Data entries:
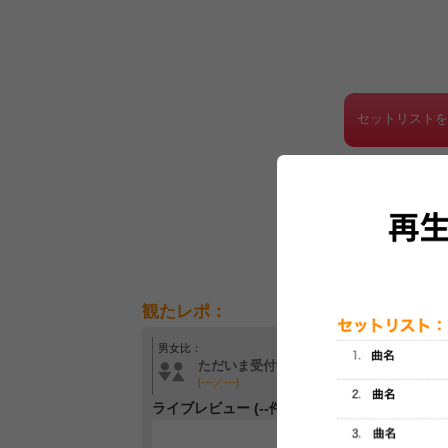
セットリスト
観たレポ：
男女比：
年齢層：
ただいま受付中です
ただいま受付中です
[---／---]
[---／---]
ライブレビュー (--件)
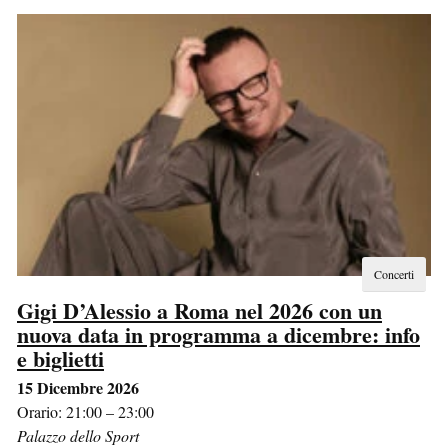
Concerti
Gigi D’Alessio a Roma nel 2026 con un
nuova data in programma a dicembre: info
e biglietti
15 Dicembre 2026
Orario: 21:00 – 23:00
Palazzo dello Sport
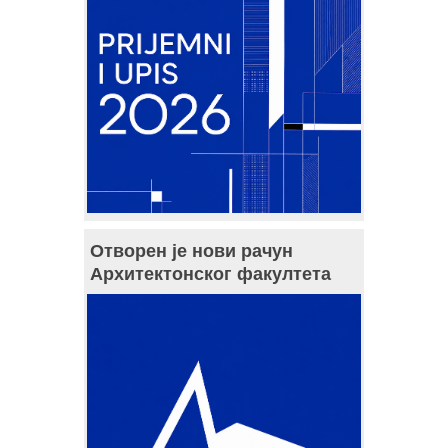
Отворен је нови рачун
Архитектонског факултета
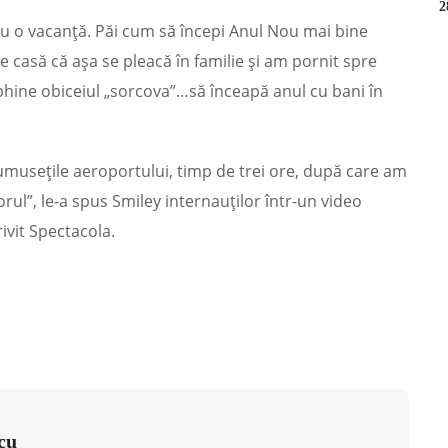
ru o vacanță. Păi cum să începi Anul Nou mai bine
casă că așa se pleacă în familie și am pornit spre
ephine obiceiul „sorcova”…să înceapă anul cu bani în
musețile aeroportului, timp de trei ore, după care am
orul”, le-a spus Smiley internauților într-un video
ivit Spectacola.
cu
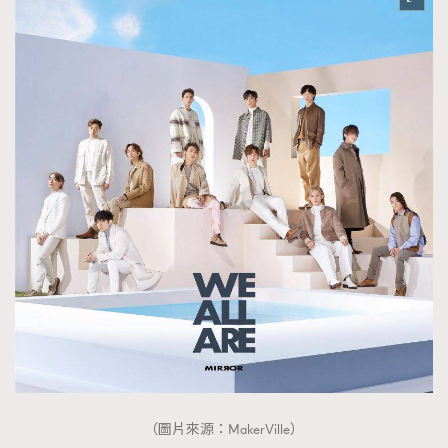
（圖片來源：MakerVille）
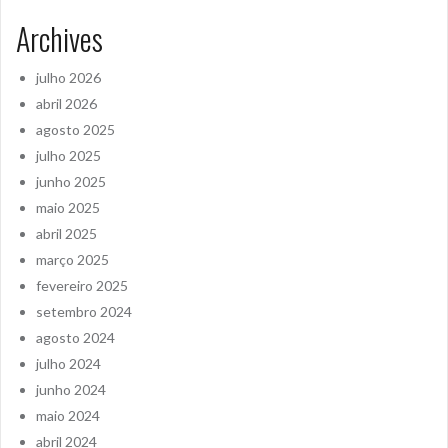
Archives
julho 2026
abril 2026
agosto 2025
julho 2025
junho 2025
maio 2025
abril 2025
março 2025
fevereiro 2025
setembro 2024
agosto 2024
julho 2024
junho 2024
maio 2024
abril 2024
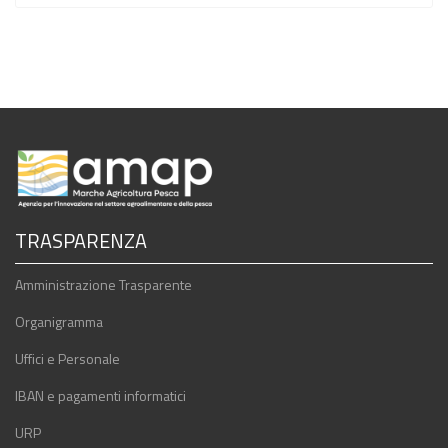
TRASPARENZA
Amministrazione Trasparente
Organigramma
Uffici e Personale
IBAN e pagamenti informatici
URP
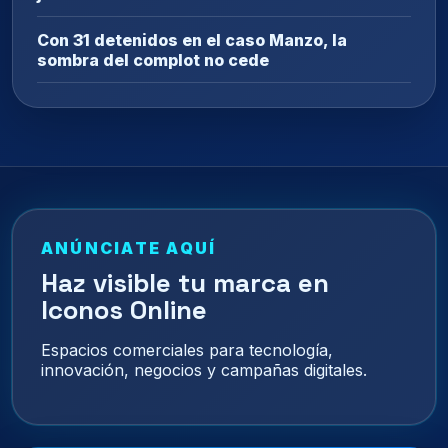
Con 31 detenidos en el caso Manzo, la
sombra del complot no cede
ANÚNCIATE AQUÍ
Haz visible tu marca en
Iconos Online
Espacios comerciales para tecnología,
innovación, negocios y campañas digitales.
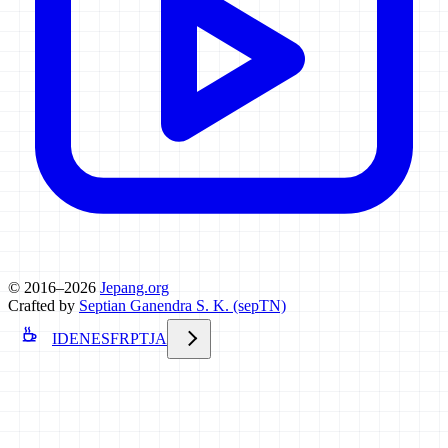
© 2016–2026
Jepang.org
Crafted by
Septian Ganendra S. K. (sepTN)
ID
EN
ES
FR
PT
JA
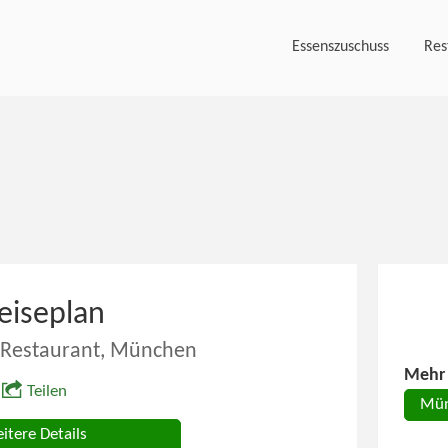
Essenszuschuss
Res
eiseplan
e Restaurant, München
Mehr 
Teilen
Mü
itere Details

**WHAT TO WORK ON**
Set down exactly and only the lines from the start of the entries above through the line containing "TRASPARENZA", both ends included, omitting the pictures.

**THE COMPLETED TASK**
セットリスト
観たレポ：
男女比：
年齢層：
ただいま受付中です
ただいま受付中です
[---／---]
[---／---]
ライブレビュー (--件)
Concerti
Gigi D’Alessio a Roma nel 2026 con un
nuova data in programma a dicembre: info
e biglietti
15 Dicembre 2026
Orario: 21:00 – 23:00
Palazzo dello Sport
Отворен је нови рачун
Архитектонског факултета
ru o vacanță. Păi cum să începi Anul Nou mai bine
casă că așa se pleacă în familie și am pornit spre
ephine obiceiul „sorcova”…să înceapă anul cu bani în
musețile aeroportului, timp de trei ore, după care am
orul”, le-a spus Smiley internauților într-un video
ivit Spectacola.
cu
（圖片來源：MakerVille）
Archives
julho 2026
abril 2026
agosto 2025
julho 2025
junho 2025
maio 2025
abril 2025
março 2025
fevereiro 2025
setembro 2024
agosto 2024
julho 2024
junho 2024
maio 2024
abril 2024
TRASPARENZA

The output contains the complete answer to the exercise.